Domain 4: Synthesis Fairness¶
Rating: Some concerns
| Criterion | Assessment |
|---|---|
| All hypotheses given fair hearing | Yes — Google's quantifiable elements acknowledged |
| Contradictory evidence surfaced | Yes — Google as partial counterexample |
| Confidence calibrated to evidence | Yes |
| Gaps acknowledged | Yes |
Notes: The classification of "quantifiable" vs. "subjective" involves judgment. Structural recommendations (XML tags, prompt chaining) are actionable but were classified as non-quantifiable. This classification could be debated.
Overall Assessment¶
Overall risk of bias: Some concerns
The main risk is in the classification judgment. The researcher's hypothesis that "prompt engineering is not engineering" benefits from finding subjective guidance.

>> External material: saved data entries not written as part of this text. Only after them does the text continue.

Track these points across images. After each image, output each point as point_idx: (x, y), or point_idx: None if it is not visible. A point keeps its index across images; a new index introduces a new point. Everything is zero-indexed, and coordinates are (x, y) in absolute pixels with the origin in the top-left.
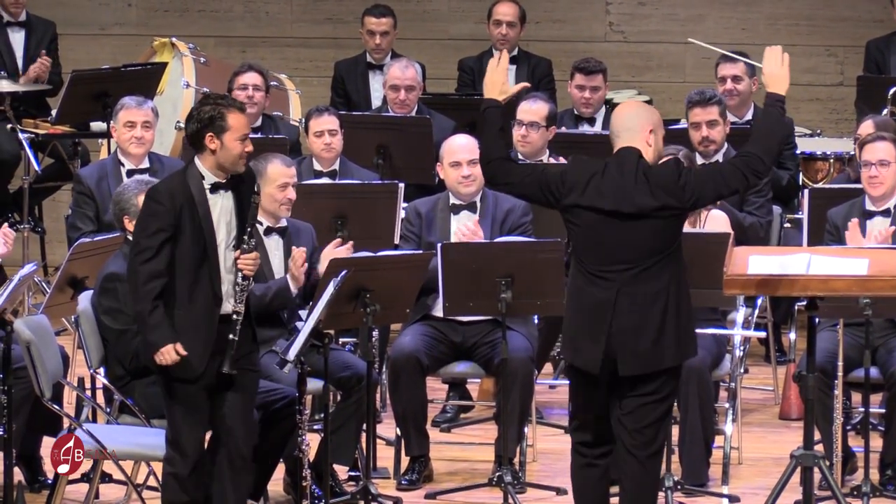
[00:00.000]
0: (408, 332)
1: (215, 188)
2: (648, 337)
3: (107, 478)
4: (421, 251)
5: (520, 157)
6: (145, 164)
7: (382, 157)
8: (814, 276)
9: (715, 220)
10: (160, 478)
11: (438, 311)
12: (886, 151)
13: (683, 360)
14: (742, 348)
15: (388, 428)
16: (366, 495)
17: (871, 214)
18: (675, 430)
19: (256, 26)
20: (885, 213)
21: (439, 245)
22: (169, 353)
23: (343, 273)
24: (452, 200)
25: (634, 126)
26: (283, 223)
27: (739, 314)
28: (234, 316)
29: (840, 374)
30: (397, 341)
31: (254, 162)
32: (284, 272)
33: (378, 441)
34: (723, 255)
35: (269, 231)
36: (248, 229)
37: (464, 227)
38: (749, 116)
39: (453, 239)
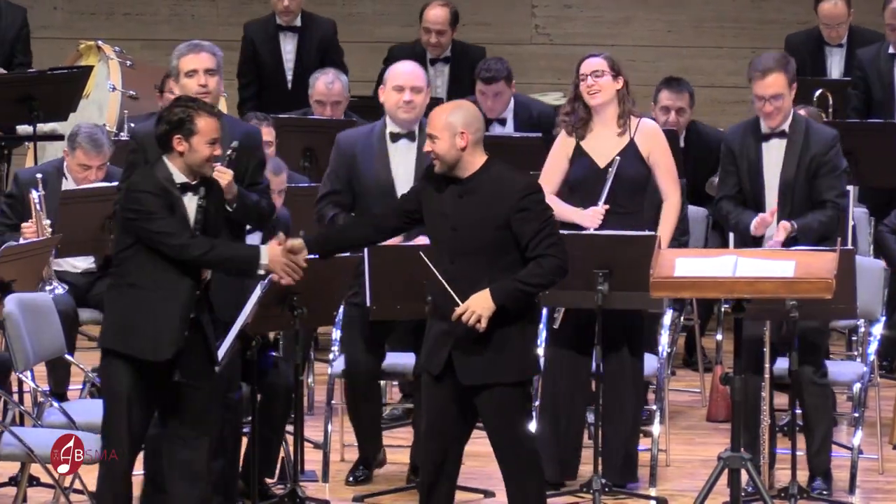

The classification was applied consistently but could be critiqued.
Researcher Bias Check¶
- Confirmation bias: Strong risk. The finding aligns with the researcher's thesis. Mitigated by using a clear, pre-defined classification criterion and acknowledging borderline cases (structural recommendations).
- Framing bias: "Quantifiable" vs. "subjective" is itself a frame that emphasizes what's missing rather than what's present. Alternative framings (e.g., "actionable" vs. "vague") might produce different results.